The book is terrific at taking you through the funnels, visors, constraints and freedoms that you must deploy in order to make the most of this stunning innate ability. Many can be readily adapted for the solution sale environment.
Thin-Slice Success
The first insight I’d say I gleaned, is to thin-slice your own deal success. What little things happen every single time you win a deal? They might occur in the blink of an eye, or they may be seemingly trivial (re)actions, steps or conversations, but each time they take place, you win. Once identified, what can you do to get them cropping up more often on every campaign?
Spot Emotional Override
From a psychological viewpoint, I found myself knowingly nod along to descriptions of positive or negative sentiment override. It cropped up in relation to whether married couples would survive (the answer always being no if Contempt surfaced) and can be felt whenever either +ve or -ve emotion overrides irritability. If you sense the latter, you’re losing the deal.
First Word Game
A new game I invented reading this, was to ask prospects for the very first word that enters their head when you mention … [choose a relevant topic of your choice]. Experts think differently, and as every buyer will think they’re an expert in their field, this test will uncover their true thoughts – and note that if they delay in any way, then perhaps they’re not on your side.
Never Pre-judge
One salesman was referenced, a car rep called Bob Golomob. A pair of atypical traits made him top achiever in his field. He’d always call visitors up the next day, and he never let initial impressions alter his approach. The latter proved critical. Scruffy students would bring their rich parent the next day to pay, as would confused wives their husbands and vice versa.
Crucial Decision Criteria
Learn the lessons of heart attack diagnosis taken from America’s Cook County Chicago hospital. Faced with iffy results and rising costs, they eventually focused on just 4 key criteria that provided diagnosis more accurate than deploying the dozens of criteria together that doctors heuristically used. What are the handful of key points that’ll determine your project success and put all others into the shade?
Exposing Prejudice
Before candidates were shielded from view, conductors never took on female musicians. With screens, they flourished.

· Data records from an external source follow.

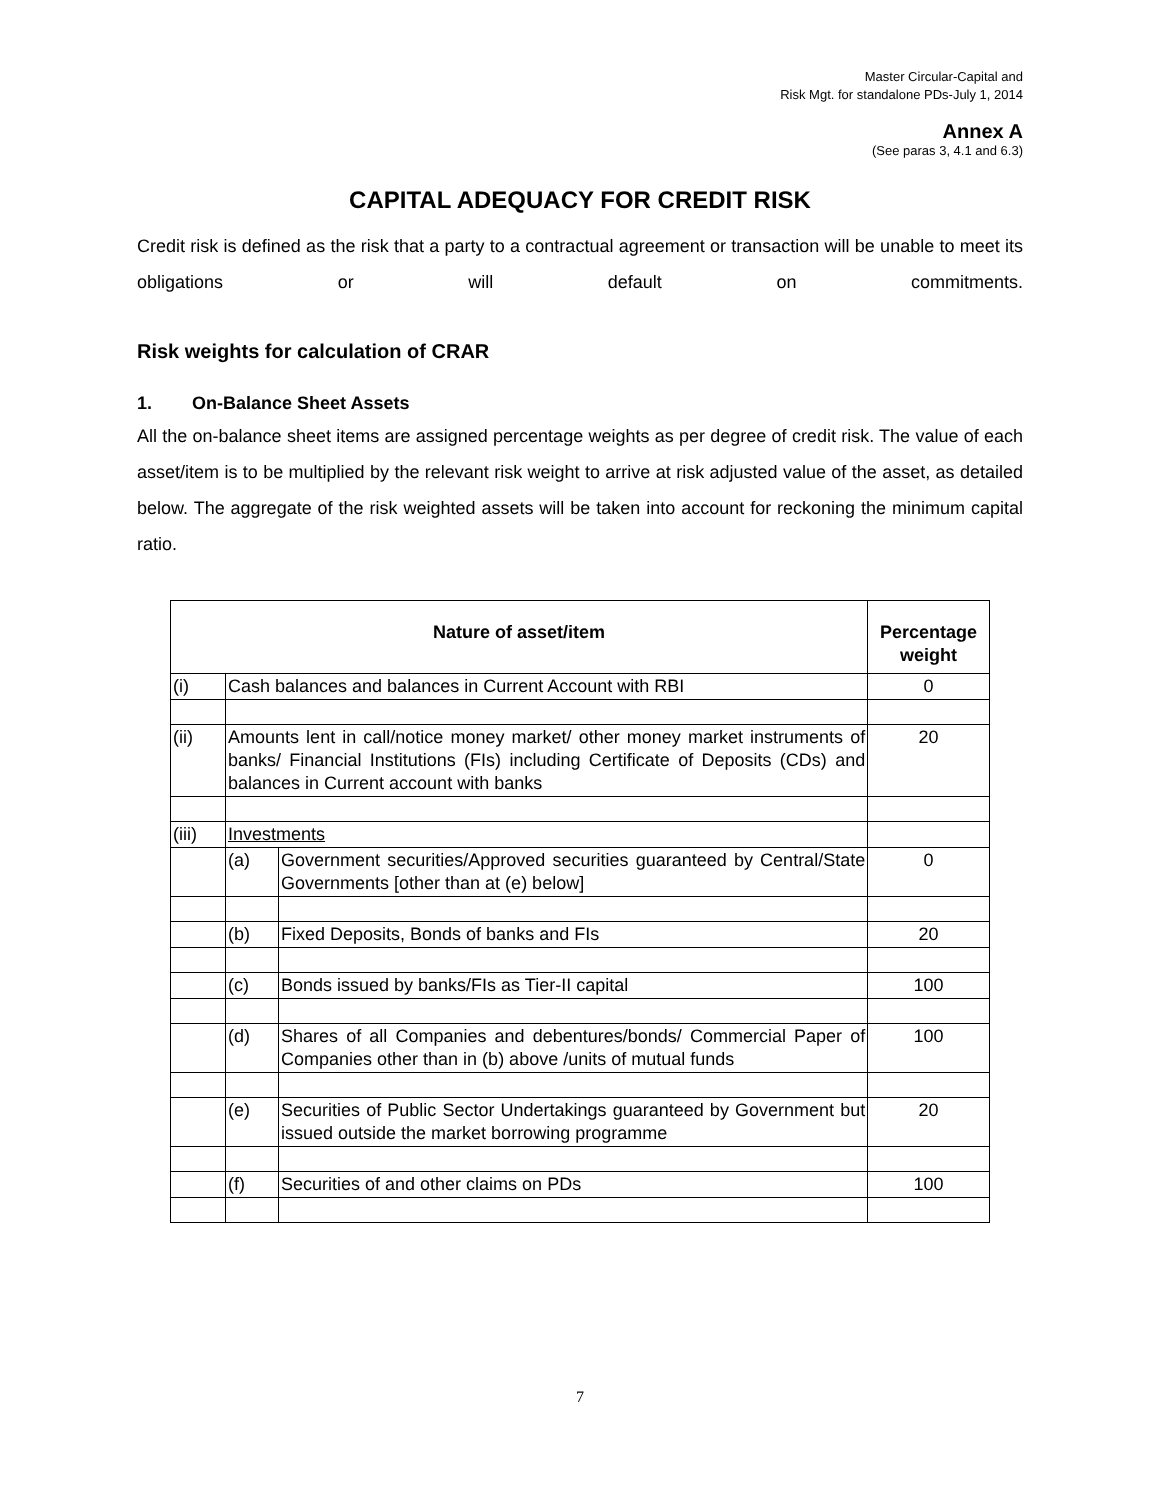Master Circular-Capital and
Risk Mgt. for standalone PDs-July 1, 2014
Annex A
(See paras 3, 4.1 and 6.3)
CAPITAL ADEQUACY FOR CREDIT RISK
Credit risk is defined as the risk that a party to a contractual agreement or transaction will be unable to meet its obligations or will default on commitments.
Risk weights for calculation of CRAR
1. On-Balance Sheet Assets
All the on-balance sheet items are assigned percentage weights as per degree of credit risk. The value of each asset/item is to be multiplied by the relevant risk weight to arrive at risk adjusted value of the asset, as detailed below. The aggregate of the risk weighted assets will be taken into account for reckoning the minimum capital ratio.
| Nature of asset/item | | | Percentage weight |
| --- | --- | --- | --- |
| (i) | Cash balances and balances in Current Account with RBI | | 0 |
| (ii) | Amounts lent in call/notice money market/ other money market instruments of banks/ Financial Institutions (FIs) including Certificate of Deposits (CDs) and balances in Current account with banks | | 20 |
| (iii) | Investments | | |
| | (a) | Government securities/Approved securities guaranteed by Central/State Governments [other than at (e) below] | 0 |
| | (b) | Fixed Deposits, Bonds of banks and FIs | 20 |
| | (c) | Bonds issued by banks/FIs as Tier-II capital | 100 |
| | (d) | Shares of all Companies and debentures/bonds/ Commercial Paper of Companies other than in (b) above /units of mutual funds | 100 |
| | (e) | Securities of Public Sector Undertakings guaranteed by Government but issued outside the market borrowing programme | 20 |
| | (f) | Securities of and other claims on PDs | 100 |
7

Where could in-built (yet hidden, subconscious) prejudice hinder your proposal, and what can you do to expose it?
And here’s a few one-liners
- according to topic guru Gary Klein, the key to decision making under pressure is simply to act. (ie make that decision and make it now)
- often a sign of expertise is noticing what isn’t there, or doesn’t happen
- for snap purchase decisions, limit the choice (the jam story was classic – only 3% of shoppers shopping at a display with 24 types of jam bought, whereas a whopping 30% stopped when the same space featured just 6 labels)
- margarine didn’t sell until changing its colour from white to yellow
- it’s the new and different products that a re always the most vulnerable to market research (in which cases it can’t be trusted)
- I loved how a ‘triangle test’ can fudge and confuse people’s expectations and answers (wiktionary definition: A test in which a potential consumer is asked to determine blindly which of three similar items is not identical to the other two.)
- Avoid ‘mind-blindness’ – the inability to make a correct decision – by making sure your heartbeat is not raised (no ‘arousal’) and that you have plenty of time
And finally, possibly my favourite passage is a brilliant lesson for any sales manager in how best to work with the people reporting for you. (It happens to be the musing of a war veteran who went on to become a hugely successful maverick commander):
On Paul Van Riper’s first tour in South East Asia, when he was out in the bush, serving as an advisor for the South Vietnamese, he would often hear gunfire in the distance.
He was then a young lieutenant new to combat, and his first thought was always to get on the radio and ask the troops in the field what was happening.
After several weeks of this, however, he realised that the people he was calling on the radio had no more idea than he did about what the gunfire meant.
It was just gunfire.
It was the beginning of something – but what that something was was not yet clear.
So Van Riper stopped asking.
On his second tour of Vietnam, whenever he heard gunfire, he would wait.
“I would look at my watch,” Van Riper says, “and the reason I looked was that I wasn’t going to do a thing for five minutes.
If they needed help, they were going to holler.
And after five minutes, if things had settled down, I still wouldn’t do anything.
You’ve got to let people work out the situation and work out what’s happening.
The danger in calling is that they’ll tell you anything to get you off their backs, and if you act on that and take it at face value, you could make a mistake.
Plus you are diverting them.
Now they are looking upward instead of downward.
You’re preventing them from resolving the situation.”